3. Reframe Christmas as a season of presence.
This means it’s not a time to perform. Remembering the nativity, Jesus entered into a broken world. He didn’t avoid it, nor did He enter with kingly fanfare (which was certainly deserved); instead, He entered the world humbly, quietly, and focused on being with us.
"The virgin will conceive and give birth to a son, and they will call him Immanuel (which means ‘God with us’).” Matthew 1:23
God with us. With us! This is a time to draw close to Him, to seek His promises, His glory, and, as stated before, the joy of his eternal hope. Christmas marked the moment Jesus dwelt among us. The Word became flesh, and here He was. A quiet entrance, an intimate coming, a remarkable intention to save.
Follow Christ’s example this Christmas as you navigate your grief. Focus on being present. In this moment. Be with those around you and be careful to avoid the need to have a perfect Christmas that isn’t realistic. Share your memories, but remember your now, and the hope in your future! One that has been made possible by Jesus.

4. Allow faith to be simple.
Grief often holds hands with the belief that we need to bolster ourselves and be strong. But God meets us in our weakness, and even small, struggling, and broken faith matters. Silence and tears are valid prayers.
A beautiful Scripture was written by the Apostle Paul. “My grace is sufficient for you, for my power is made perfect in weakness.” 2 Corinthians 12:9
This means you are not to find your strength in order to approach God or to face your struggles. It, instead, means you collapse before the Lord in need of His strength.
Allow your faith to be that simple. To whisper at His feet, “I need you”, when your grief seems overwhelming. Crawl if you must, but go there. The simple beauty of brokenness in the healing shadow of a Savior who loved you during a season that celebrates His coming intent to save you? What a beautiful picture of hope. And not just a picture, but truth!

5. Look for hope.
Because it is there. It might grow slowly in your grief, and often, God infiltrates your grief quietly and gently, but He may also come at you full force. Don’t reject it if He does. Because the vehemence of His truth is so necessary to grasp as you navigate through grief.
He is the way, the truth, and the life! Life! Death has been overcome, and Christmas marks the very tangible beginning of that process through Christ Jesus. This brings hope. Hope eternal.
The light shines in the darkness, and the darkness has not overcome it.” John 1:5
Don’t be afraid to hope. Sometimes, in our grief, we feel guilty if we find joy. If we laugh. Even if we, yes, hope. As though, in doing so, we are somehow disavowing our loyalty to the one who has passed away. To keep them alive, we must remain in our grief. But this is not so. Christ never asked us to remain in darkness. He has brought light into the world through His birth.
This Christmas, grief may be raw and real. It may fight to control you. It may disable and paralyze you. Grief may be the gnawing reminder of who is no longer there, and it may steal from you the possibility that a future is even worth looking toward.

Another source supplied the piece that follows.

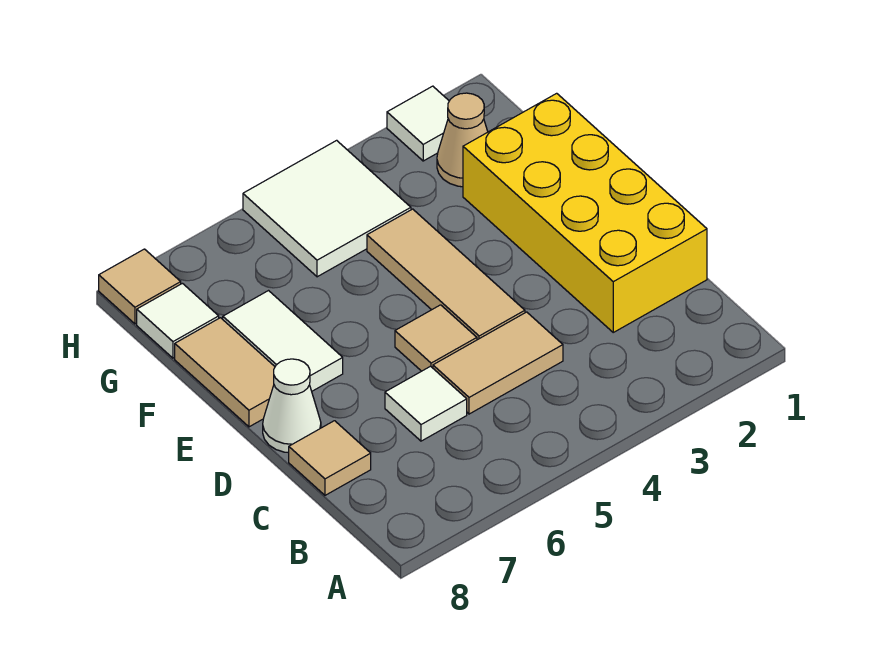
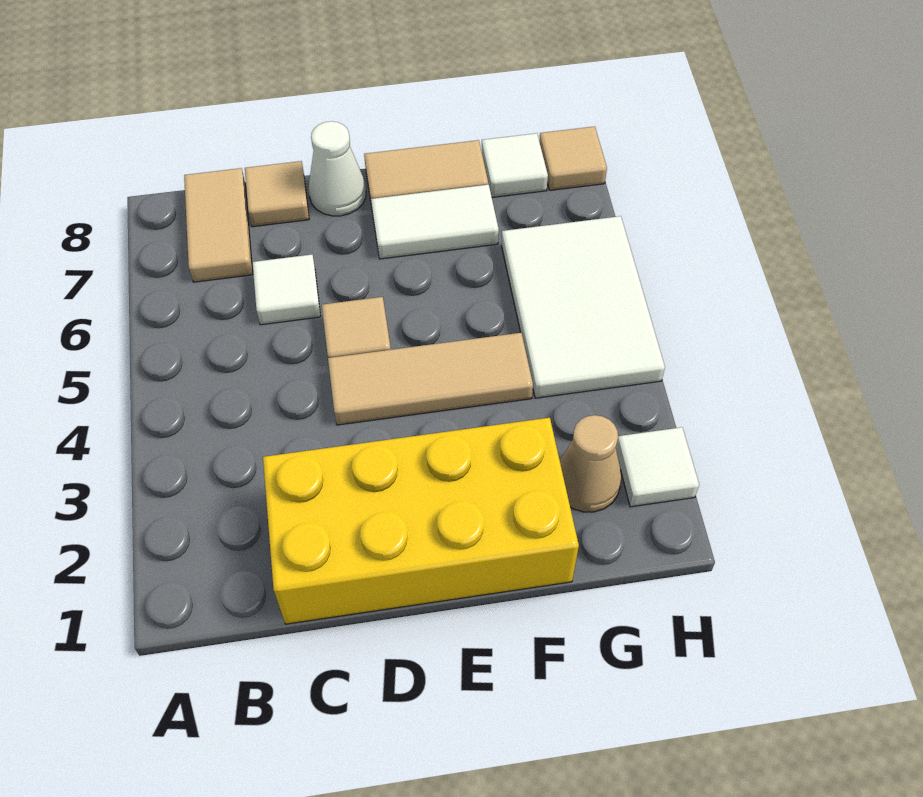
tan 1x2 tile [433,312,563,414] -> tan 1x2 tile moved to [184,168,253,282]
white 2x2 tile [243,140,411,277] -> white 2x3 tile [502,216,665,398]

Ultimately, consider that list just mentioned. Raw, control, disable, paralyze, gnaw, steal—those are not of Christ. Those are not consistent with the power that comes through the life-giving sacrifice Jesus made for us. Instead, He wants us to live in love, joy, peace, patience, kindness, gentleness, and self-control.
Christmas is a time to remember the truth of what Christ brought. As the shepherds found hope that night, so can you. The Lord comforts those who mourn, and one of the ways is by washing us with the evidence of the hope of who He is.
Remember, in your grief this Christmas, so too is Jesus. Hope. Truth. Hold on to that. Cling to that. Find strength in His strength and not yours. Allow yourself to change and grow. And when that tear slides down your cheek as you miss the one who is no longer at the dinner table, rest their memory in the hands of the Savior of the world.